In a message on Twitter, Republican state senator Kelly Townsend denounced that the protesters they were holding legislators “hostage” inside the Senate building.

“You can smell the tear gas and the children of one of the members (of parliament) are in his office crying with fear,” said Townsend.

Later, the senator posted photos in which the legislators could be seen meeting in another room and said that “they were fine”, willing to continue with the work.

Once the police dispersed the protesters from around the state parliament, they headed towards a square in front known as Wesley Bolin.

In their statement, the Police assured that the demonstrators attacked some of the monuments in Wesley Bolin Square and tear gas was again used to disperse them.

The one in Phoenix is ​​one of the dozens of demonstrations that were called on Friday night in protest of the Supreme Court ruling that eliminates federal protection of the right to abortion, which has allowed several states to already restrict that right.
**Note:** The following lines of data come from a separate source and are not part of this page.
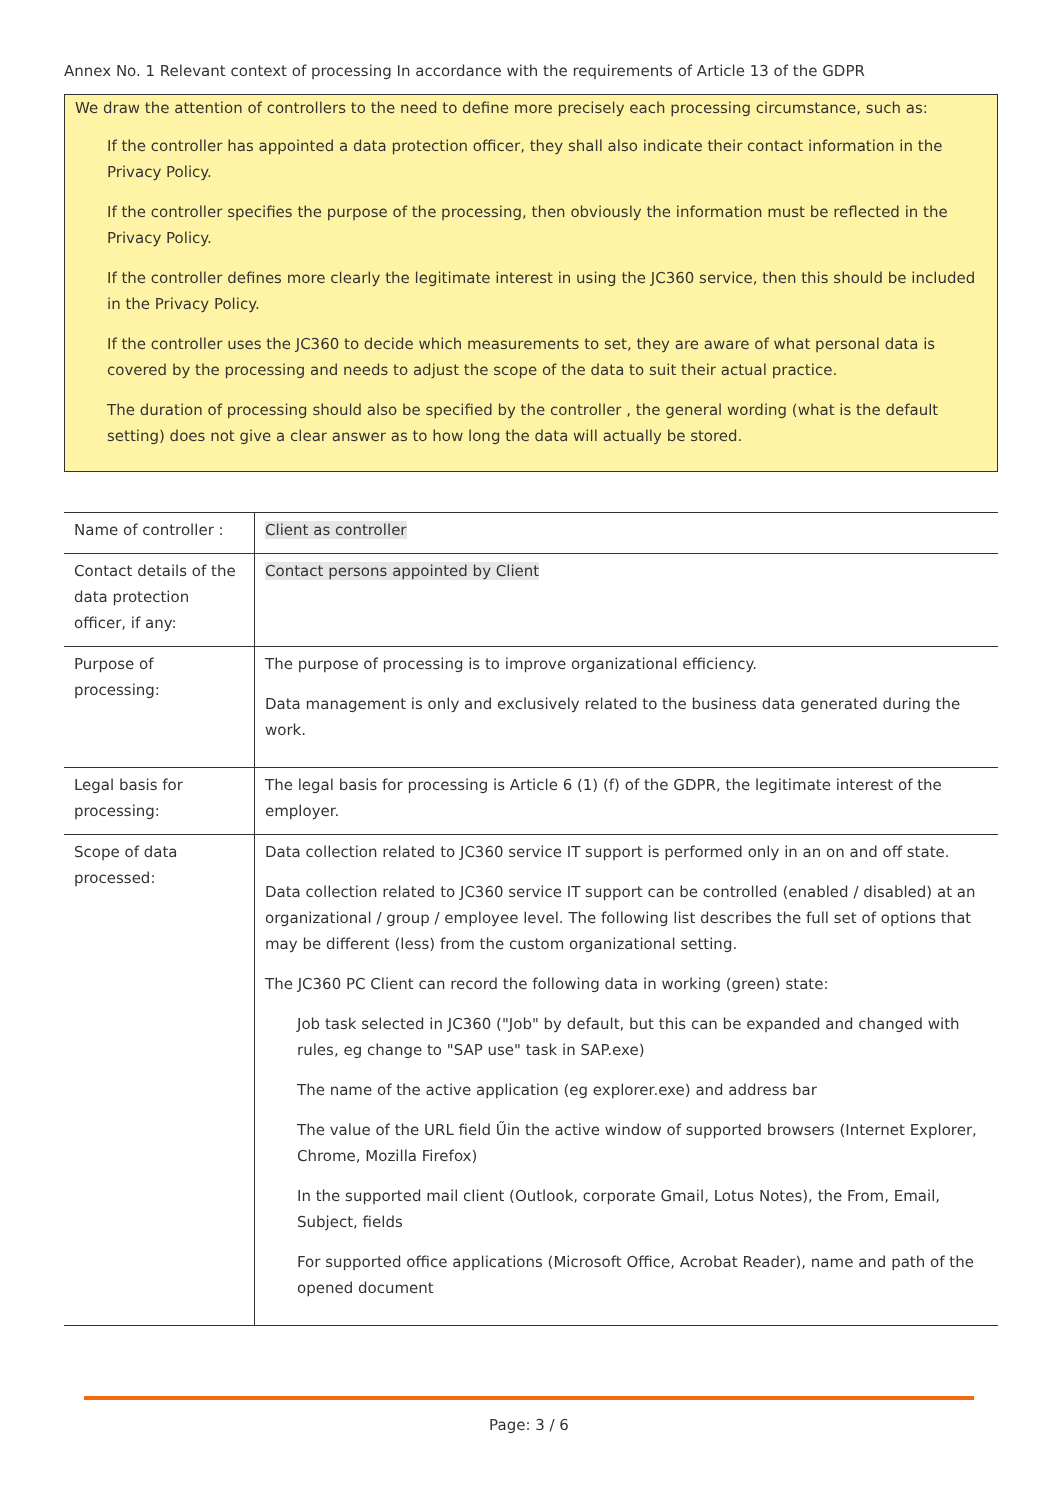Annex No. 1 Relevant context of processing In accordance with the requirements of Article 13 of the GDPR
We draw the attention of controllers to the need to define more precisely each processing circumstance, such as:
If the controller has appointed a data protection officer, they shall also indicate their contact information in the Privacy Policy.
If the controller specifies the purpose of the processing, then obviously the information must be reflected in the Privacy Policy.
If the controller defines more clearly the legitimate interest in using the JC360 service, then this should be included in the Privacy Policy.
If the controller uses the JC360 to decide which measurements to set, they are aware of what personal data is covered by the processing and needs to adjust the scope of the data to suit their actual practice.
The duration of processing should also be specified by the controller , the general wording (what is the default setting) does not give a clear answer as to how long the data will actually be stored.
| Name of controller : | Client as controller |
| Contact details of the data protection officer, if any: | Contact persons appointed by Client |
| Purpose of processing: | The purpose of processing is to improve organizational efficiency. Data management is only and exclusively related to the business data generated during the work. |
| Legal basis for processing: | The legal basis for processing is Article 6 (1) (f) of the GDPR, the legitimate interest of the employer. |
| Scope of data processed: | Data collection related to JC360 service IT support is performed only in an on and off state. Data collection related to JC360 service IT support can be controlled (enabled / disabled) at an organizational / group / employee level. The following list describes the full set of options that may be different (less) from the custom organizational setting. The JC360 PC Client can record the following data in working (green) state: Job task selected in JC360 ("Job" by default, but this can be expanded and changed with rules, eg change to "SAP use" task in SAP.exe) The name of the active application (eg explorer.exe) and address bar The value of the URL field Űin the active window of supported browsers (Internet Explorer, Chrome, Mozilla Firefox) In the supported mail client (Outlook, corporate Gmail, Lotus Notes), the From, Email, Subject, fields For supported office applications (Microsoft Office, Acrobat Reader), name and path of the opened document |
Page: 3 / 6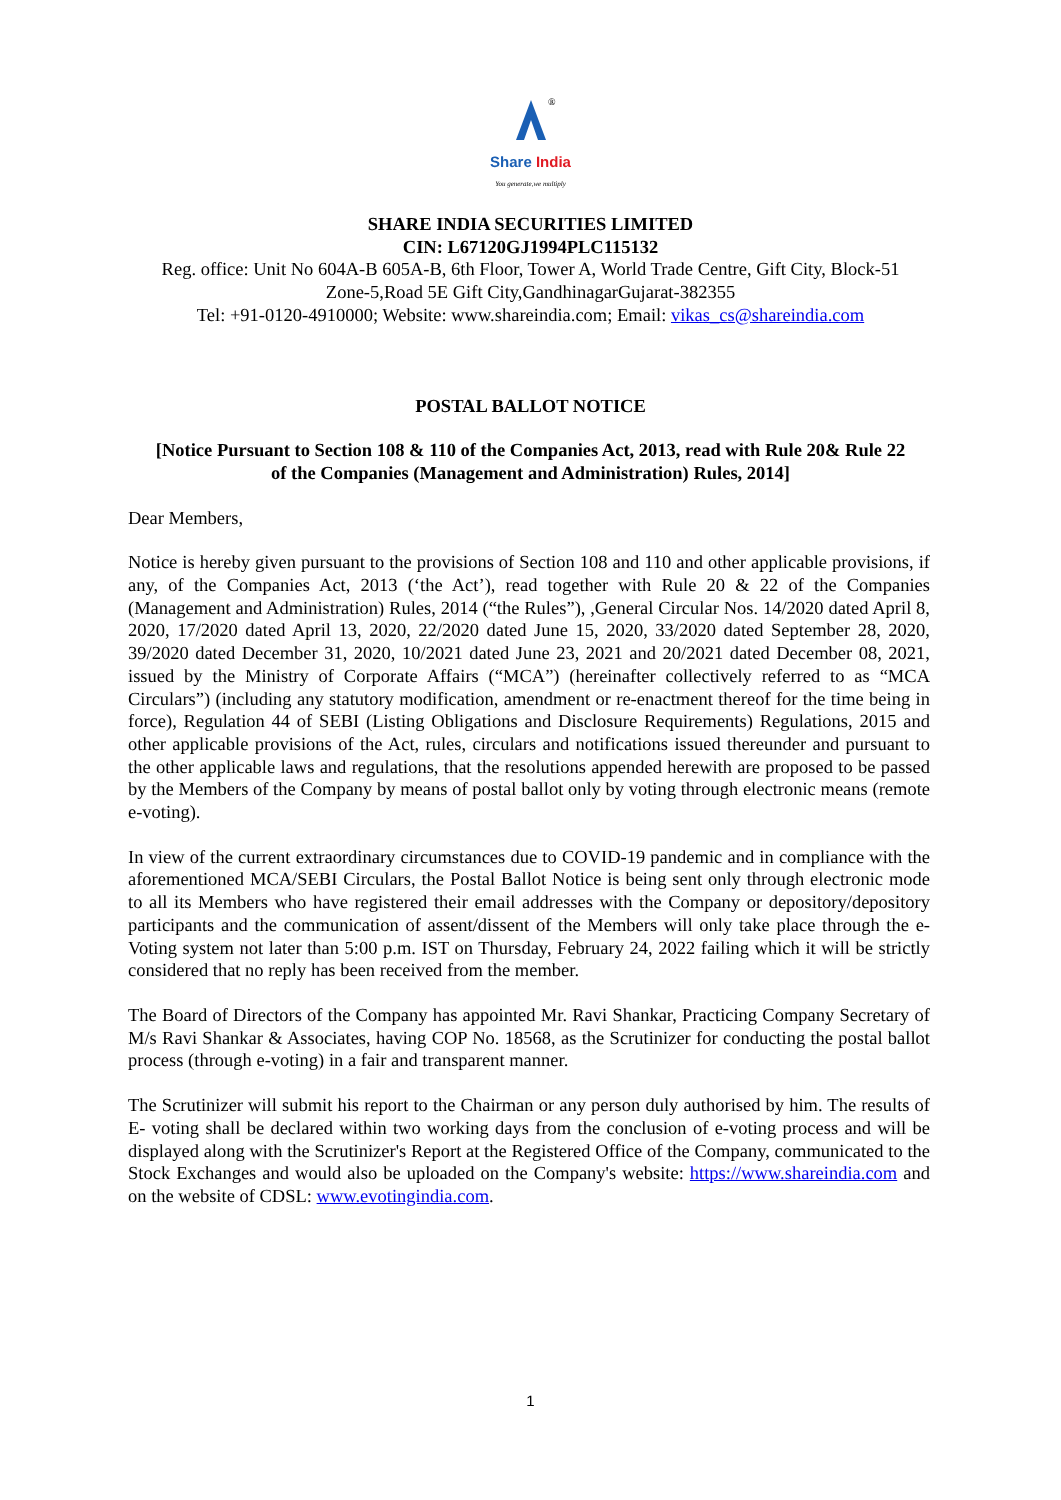®
Share India
You generate,we multiply
SHARE INDIA SECURITIES LIMITED
CIN: L67120GJ1994PLC115132
Reg. office: Unit No 604A-B 605A-B, 6th Floor, Tower A, World Trade Centre, Gift City, Block-51
Zone-5,Road 5E Gift City,GandhinagarGujarat-382355
Tel: +91-0120-4910000; Website: www.shareindia.com; Email: vikas_cs@shareindia.com
POSTAL BALLOT NOTICE
[Notice Pursuant to Section 108 & 110 of the Companies Act, 2013, read with Rule 20& Rule 22
of the Companies (Management and Administration) Rules, 2014]
Dear Members,
Notice is hereby given pursuant to the provisions of Section 108 and 110 and other applicable provisions, if any, of the Companies Act, 2013 (‘the Act’), read together with Rule 20 & 22 of the Companies (Management and Administration) Rules, 2014 (“the Rules”), ,General Circular Nos. 14/2020 dated April 8, 2020, 17/2020 dated April 13, 2020, 22/2020 dated June 15, 2020, 33/2020 dated September 28, 2020, 39/2020 dated December 31, 2020, 10/2021 dated June 23, 2021 and 20/2021 dated December 08, 2021, issued by the Ministry of Corporate Affairs (“MCA”) (hereinafter collectively referred to as “MCA Circulars”) (including any statutory modification, amendment or re-enactment thereof for the time being in force), Regulation 44 of SEBI (Listing Obligations and Disclosure Requirements) Regulations, 2015 and other applicable provisions of the Act, rules, circulars and notifications issued thereunder and pursuant to the other applicable laws and regulations, that the resolutions appended herewith are proposed to be passed by the Members of the Company by means of postal ballot only by voting through electronic means (remote e-voting).
In view of the current extraordinary circumstances due to COVID-19 pandemic and in compliance with the aforementioned MCA/SEBI Circulars, the Postal Ballot Notice is being sent only through electronic mode to all its Members who have registered their email addresses with the Company or depository/depository participants and the communication of assent/dissent of the Members will only take place through the e-Voting system not later than 5:00 p.m. IST on Thursday, February 24, 2022 failing which it will be strictly considered that no reply has been received from the member.
The Board of Directors of the Company has appointed Mr. Ravi Shankar, Practicing Company Secretary of M/s Ravi Shankar & Associates, having COP No. 18568, as the Scrutinizer for conducting the postal ballot process (through e-voting) in a fair and transparent manner.
The Scrutinizer will submit his report to the Chairman or any person duly authorised by him. The results of E- voting shall be declared within two working days from the conclusion of e-voting process and will be displayed along with the Scrutinizer's Report at the Registered Office of the Company, communicated to the Stock Exchanges and would also be uploaded on the Company's website: https://www.shareindia.com and on the website of CDSL: www.evotingindia.com.
1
The ruling has generated a great deal of confusion and clinics in some states, such as those in Arizona, have stopped performing abortions for fear of facing criminal consequences.

Specifically, those clinics fear a 1901 law, enacted 11 years before Arizona became a state, stating that anyone who facilitates an abortion can be sentenced between two and five years in prison.

Some Arizona Republicans argue that the law automatically went into effect after the Supreme Court ruling, though Democrats disagree.

Besides, there is in Arizona another law that prohibits abortion at 15 weeks of gestation and which is scheduled to come into force in September.